Permintaan:
Tolong tulis ulang tanpa perubahan bagian artikel tentang impor minyak di bawah, mulai dari "Pembangunan kilang terakhir" sampai dengan "lagi impor BBM.".

Dokumen Sumber:
Nasional

Menagih Janji Jokowi dan Gilanya Nilai Impor Minyak RI: Telan Rp246 Triliun Setahun

Oleh : Rikard Djegadut - Senin, 25/05/2020 13:01 WIB

Erick Thohir (kanan) bersama Presiden Jokowi dan Seskab Pramono Anung saat kampanye di stadion GBK Senayan Jakarta lalu. (foto : ist)

Jakarta, INDONEWS.ID - Pada akhir tahun 2019, Presiden Joko Widodo gencar mengeluarkan wacana ingin membangun kilang minyak sendiri. Pasalnya, Jokowi kesal karena sudah hampir 30 tahun RI tidak bangun kilang minyak sendiri.

Bahkan, di awal Desember 2019 yang sudah lima bulan kita lewati, Jokowi sudah dua kali mengungkapkan kekesalannya soal kilang minyak yang tak kunjung dibangun.

Alasan kedua Jokowi adalah terkait janji kampanye-nya pada 2014 silam dimana kilang minyak memang menjadi salah satu target Jokowi. Tujuannya, untuk menekan impor minyak sehingga neraca perdagangan bisa ditekan. Masalah neraca perdagangan dan defisit transaksi berjalan (current account deficit/CAD) menjadi sorotan Jokowi.

Pembangunan kilang terakhir adalah tahun 1995, dengan terbangunnya kilang Balongan yang berkapasitas 125 ribu barel per hari. Hal ini dibenarkan oleh Staf Ahli Direktur Logistic Supply Chain & Insfrastructur Pertamina Rifky Effendi Hardijanto.

Mengutip INDONEWS.ID, Risky mengatakan, sebelum Indonesia mengalami krisis moneter tahun 1998, stok BBM di Pertamina cukup untuk memenuhi kebutuhan selama 35 hari. Namun setelahnya, Indonesia harus mengimpor minyak untuk memenuhi kebutuhan dalam negeri.

Namun Rifky menyarankan agar pemerintah segera melakukan peningkatkan level stok BBM ini, dengan cara meningkatkan kapasitas kilang di dalam negeri agar tidak lagi impor BBM.

“Memang satu per satu presiden sebetulnya sudah mengambil kebijakan. Presiden tahun 2015 sudah mengeluarkan Peraturan Presiden (Perpres) No 176 yang intinya adalah mendorong pembangunan kilang di Indonesia,” ujar Rifky saat menjadi pembicara dalam diskusi publik yang digelar Indonews.id di Balai Sarwono, Kemang Jakarta Selatan, Rabu (27/11/19).

Impor Minyak RI Habiskan Rp246 Triliun Setahun

Melansir cnbcindonesia, data Badan Pusat Statistik (BPS) menunjukkan, pada periode Januari-Oktober 2019 angka impor migas Indonesia mencapai US$ 17,617 miliar atau Rp 246,6 triliun turun tipis dari periode yang sama tahun lalu US$ 24,97 miliar. Sementara ekspor migas Indonesia pada periode yang sama tercatat US$ 10,347 miliar, turun dari periode yang sama tahun lalu US$ 14,152 miliar.

Bahan yang Diberikan:
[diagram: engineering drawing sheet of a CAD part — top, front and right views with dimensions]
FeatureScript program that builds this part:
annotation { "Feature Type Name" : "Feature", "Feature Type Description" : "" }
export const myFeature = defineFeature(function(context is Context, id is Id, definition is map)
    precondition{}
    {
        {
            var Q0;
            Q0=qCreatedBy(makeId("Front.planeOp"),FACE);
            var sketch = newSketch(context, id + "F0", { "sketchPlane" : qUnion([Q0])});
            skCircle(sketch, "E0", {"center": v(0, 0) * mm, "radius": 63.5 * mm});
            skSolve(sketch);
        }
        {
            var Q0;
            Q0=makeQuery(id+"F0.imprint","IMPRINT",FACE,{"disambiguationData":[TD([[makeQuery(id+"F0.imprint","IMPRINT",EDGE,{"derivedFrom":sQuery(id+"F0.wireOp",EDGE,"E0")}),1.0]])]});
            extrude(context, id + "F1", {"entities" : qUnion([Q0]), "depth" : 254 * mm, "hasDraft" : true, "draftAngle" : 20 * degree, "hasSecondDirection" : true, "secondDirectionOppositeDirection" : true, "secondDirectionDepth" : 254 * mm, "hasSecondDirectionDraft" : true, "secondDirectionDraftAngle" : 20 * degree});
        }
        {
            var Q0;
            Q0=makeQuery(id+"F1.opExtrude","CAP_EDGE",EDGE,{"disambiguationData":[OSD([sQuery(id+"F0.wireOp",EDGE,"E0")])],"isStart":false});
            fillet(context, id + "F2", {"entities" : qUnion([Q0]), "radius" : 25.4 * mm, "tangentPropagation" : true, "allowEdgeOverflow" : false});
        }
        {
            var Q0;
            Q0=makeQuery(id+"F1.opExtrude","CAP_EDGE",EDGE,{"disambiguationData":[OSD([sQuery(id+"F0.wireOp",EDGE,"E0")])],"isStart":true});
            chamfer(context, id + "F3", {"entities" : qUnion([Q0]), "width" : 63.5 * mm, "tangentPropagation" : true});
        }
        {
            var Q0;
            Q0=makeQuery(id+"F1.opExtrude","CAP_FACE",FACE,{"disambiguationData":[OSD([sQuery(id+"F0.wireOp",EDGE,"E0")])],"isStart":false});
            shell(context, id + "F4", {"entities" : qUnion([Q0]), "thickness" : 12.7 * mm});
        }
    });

Tugas Selesai:
Pembangunan kilang terakhir adalah tahun 1995, dengan terbangunnya kilang Balongan yang berkapasitas 125 ribu barel per hari. Hal ini dibenarkan oleh Staf Ahli Direktur Logistic Supply Chain & Insfrastructur Pertamina Rifky Effendi Hardijanto.

Mengutip INDONEWS.ID, Risky mengatakan, sebelum Indonesia mengalami krisis moneter tahun 1998, stok BBM di Pertamina cukup untuk memenuhi kebutuhan selama 35 hari. Namun setelahnya, Indonesia harus mengimpor minyak untuk memenuhi kebutuhan dalam negeri.

Namun Rifky menyarankan agar pemerintah segera melakukan peningkatkan level stok BBM ini, dengan cara meningkatkan kapasitas kilang di dalam negeri agar tidak lagi impor BBM.